### EXERCISE
Should a line below contain the word "celle", report it.

[[ SUPPLIED MATERIAL, beginning ]]

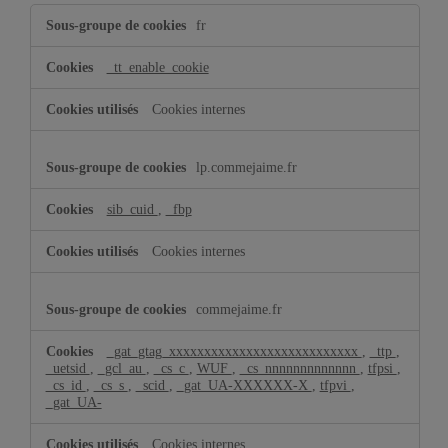
Cookies
fr
pour
une
publicité
_tt_enable_cookie
ciblée
Cookies internes
lp.commejaime.fr
sib_cuid
,
_fbp
Cookies internes
commejaime.fr
_gat_gtag_xxxxxxxxxxxxxxxxxxxxxxxxxxx
,
_ttp
,
_uetsid
,
_gcl_au
,
_cs_c
,
WUF
,
_cs_nnnnnnnnnnnnn
,
tfpsi
,
_cs_id
,
_cs_s
,
_scid
,
_gat_UA-XXXXXX-X
,
tfpvi
,
_gat_UA-
Cookies internes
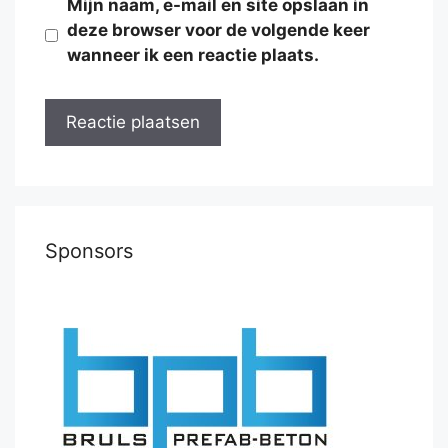
Mijn naam, e-mail en site opslaan in
deze browser voor de volgende keer
wanneer ik een reactie plaats.
Sponsors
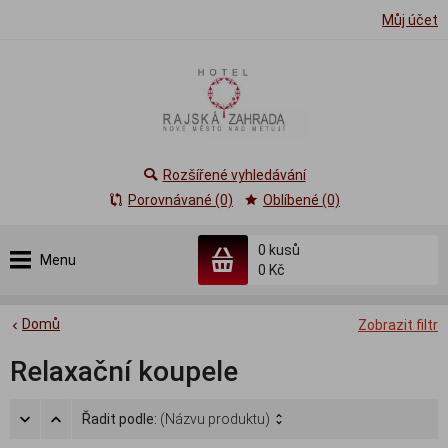
Můj účet
Rozšířené vyhledávání
Porovnávané (0)
Oblíbené (0)
0
kusů
Menu
0 Kč
Domů
Zobrazit filtr
Relaxační koupele
Řadit podle:
(Názvu produktu)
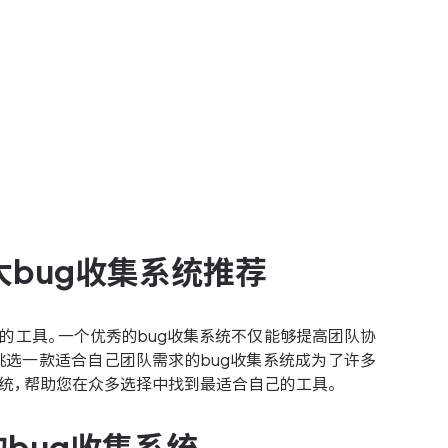
大bug收集系统推荐
的工具。一个优秀的bug收集系统不仅能够提高团队协
挑选一款适合自己团队需求的bug收集系统成为了许多
系统，帮助您在众多选择中找到最适合自己的工具。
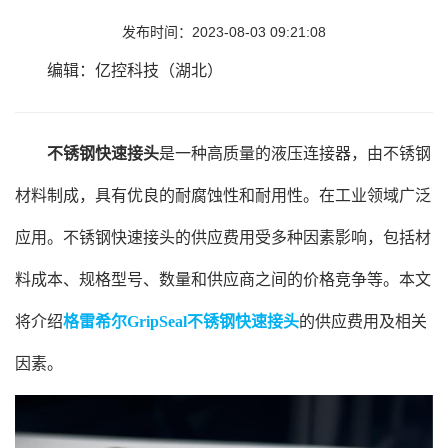
发布时间：2023-08-03 09:21:08
编辑：亿控科技（湖北）
不锈钢快速接头
是一种高质量的液压连接器，由不锈钢
材料制成，具有优良的耐腐蚀性和耐用性。在工业领域广泛
应用。不锈钢快速接头的供应费用受多种因素影响，包括材
料成本、规格型号、数量和供应商之间的价格竞争等。本文
将介绍
格雷希尔GripSeal不锈钢快速接头
的供应费用及相关
因素。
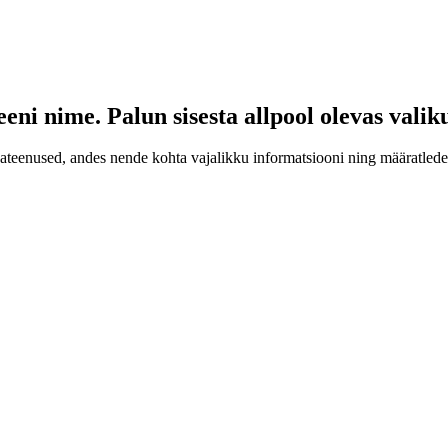
eni nime. Palun sisesta allpool olevas vali
isateenused, andes nende kohta vajalikku informatsiooni ning määratled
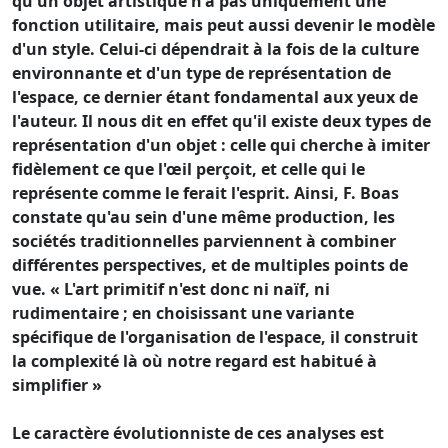
qu'un objet artistique n'a pas uniquement une
fonction utilitaire, mais peut aussi devenir le modèle
d'un style. Celui-ci dépendrait à la fois de la culture
environnante et d'un type de représentation de
l'espace, ce dernier étant fondamental aux yeux de
l'auteur. Il nous dit en effet qu'il existe deux types de
représentation d'un objet : celle qui cherche à imiter
fidèlement ce que l'œil perçoit, et celle qui le
représente comme le ferait l'esprit. Ainsi, F. Boas
constate qu'au sein d'une même production, les
sociétés traditionnelles parviennent à combiner
différentes perspectives, et de multiples points de
vue. « L'art primitif n'est donc ni naïf, ni
rudimentaire ; en choisissant une variante
spécifique de l'organisation de l'espace, il construit
la complexité là où notre regard est habitué à
simplifier »
Le caractère évolutionniste de ces analyses est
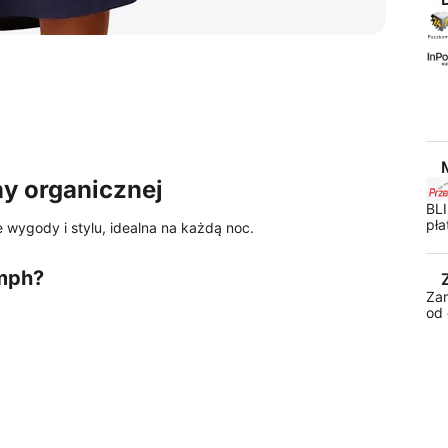
y organicznej
BLI
pła
 wygody i stylu, idealna na każdą noc.
umph?
Za
od 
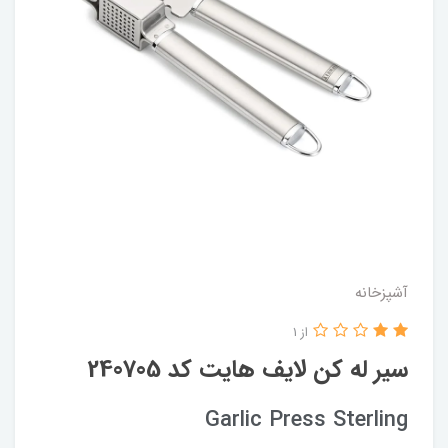
آشپزخانه
از 1
سیر له کن لایف هایت کد 240705
Garlic Press Sterling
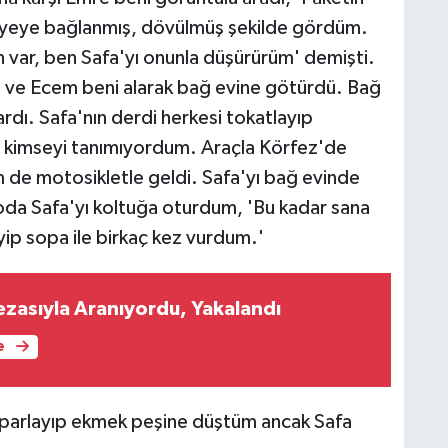
alyeye bağlanmış, dövülmüş şekilde gördüm.
 var, ben Safa'yı onunla düşürürüm' demişti.
sin ve Ecem beni alarak bağ evine götürdü. Bağ
rdı. Safa'nın derdi herkesi tokatlayıp
 kimseyi tanımıyordum. Araçla Körfez'de
de motosikletle geldi. Safa'yı bağ evinde
da Safa'yı koltuğa oturdum, 'Bu kadar sana
yip sopa ile birkaç kez vurdum.'
ezasıyla Aranıyordu, Yakalandı
e
oparlayıp ekmek peşine düştüm ancak Safa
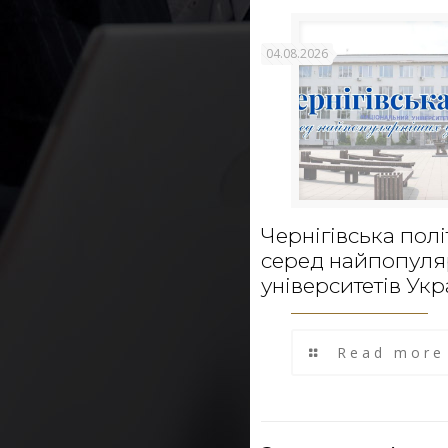
04.08.2026
Чернігівська полі
серед найпопул
університетів Укр
Read more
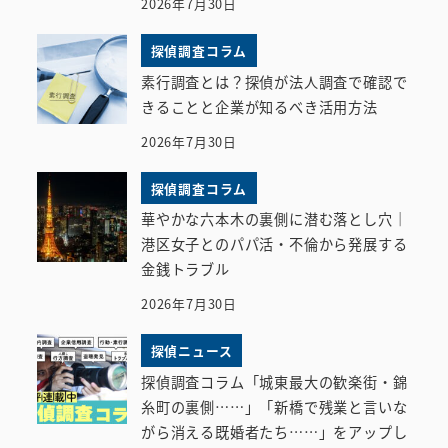
2026年7月30日
探偵調査コラム
素行調査とは？探偵が法人調査で確認で
きることと企業が知るべき活用方法
2026年7月30日
探偵調査コラム
華やかな六本木の裏側に潜む落とし穴｜
港区女子とのパパ活・不倫から発展する
金銭トラブル
2026年7月30日
探偵ニュース
探偵調査コラム「城東最大の歓楽街・錦
糸町の裏側……」「新橋で残業と言いな
がら消える既婚者たち……」をアップし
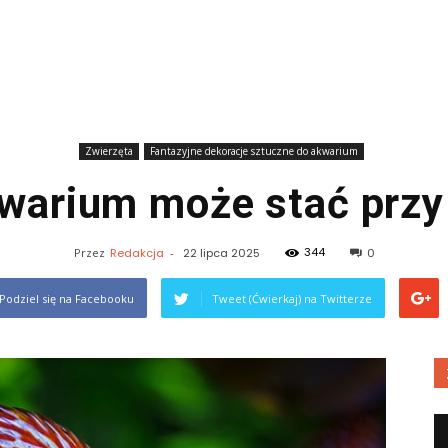
Zwierzęta
Fantazyjne dekoracje sztuczne do akwarium
warium może stać przy
344
Przez
Redakcja
-
22 lipca 2025
0
Podziel się na Facebooku
Tweet (Ćwierkaj) na Twitterze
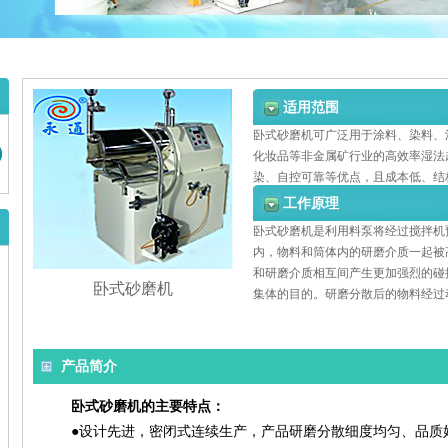
适用范围
卧式砂磨机可广泛用于涂料、染料、
化妆品等非金属矿行业的高效率湿法
染、自控可靠等优点，且成本低、结
工作原理
卧式砂磨机是利用料泵将经过搅拌机
内，物料和筒体内的研磨介质一起被
和研磨介质相互间产生更加强烈的碰
卧式砂磨机
集体的目的。研磨分散后的物料经过
产品简介
卧式砂磨机的主要特点：
●设计先进，密闭式连续生产，产品研磨分散细度均匀、品质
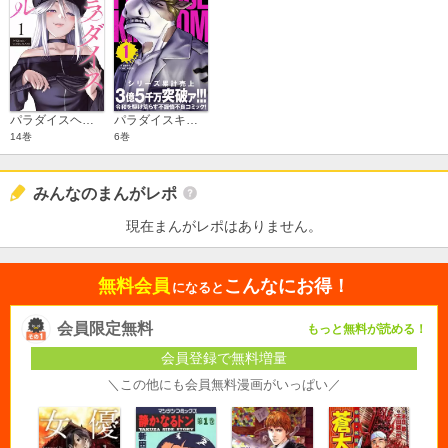
パラダイスヘル 分冊版
パラダイスキングダム
14巻
6巻
みんなのまんがレポ
現在まんがレポはありません。
無料会員
こんなにお得！
になると
会員限定無料
もっと無料が読める！
会員登録で無料増量
＼この他にも会員無料漫画がいっぱい／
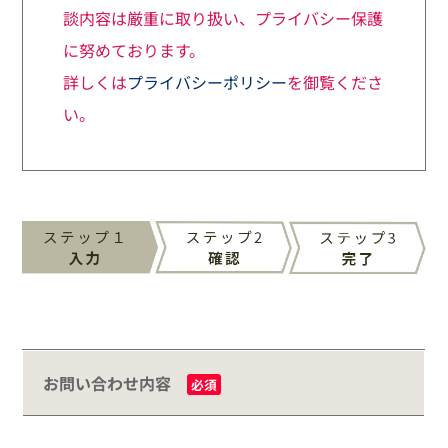
談内容は厳重に取り扱い、プライバシー保護
に努めております。
詳しくは
プライバシーポリシー
を御覧くださ
い。
お問い合わせ内容
必須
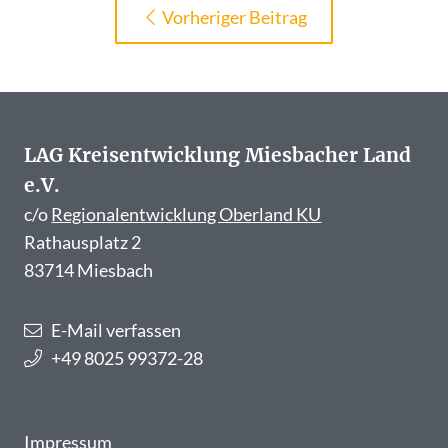
Vorheriger Beitrag
LAG Kreisentwicklung Miesbacher Land
e.V.
c/o
Regionalentwicklung Oberland KU
Rathausplatz 2
83714 Miesbach
E-Mail verfassen
+49 8025 99372-28
Impressum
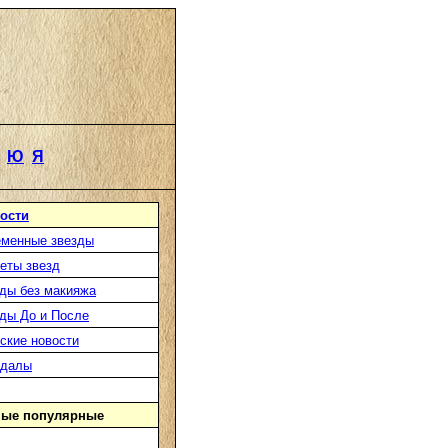
Ю
Я
ости
менные звезды
еты звезд
ды без макияжа
ды До и После
ские новости
ндалы
ые популярные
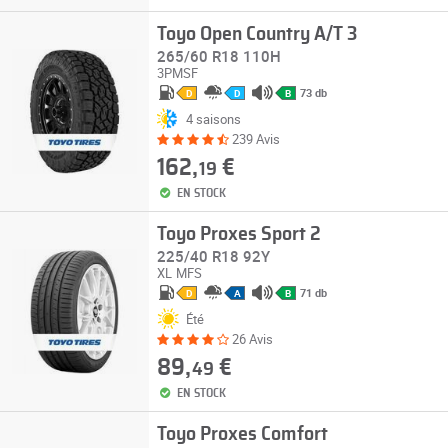
Toyo Open Country A/T 3
265/60 R18 110H
3PMSF
73 db
D
D
B
4 saisons
239 Avis
162,
€
19
EN STOCK
Toyo Proxes Sport 2
225/40 R18 92Y
XL
MFS
71 db
D
A
B
Été
26 Avis
89,
€
49
EN STOCK
Toyo Proxes Comfort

[[ SUPPLIED MATERIAL, end ]]

### ANSWER TO THIS TASK
représentation d'un objet : celle qui cherche à imiter
fidèlement ce que l'œil perçoit, et celle qui le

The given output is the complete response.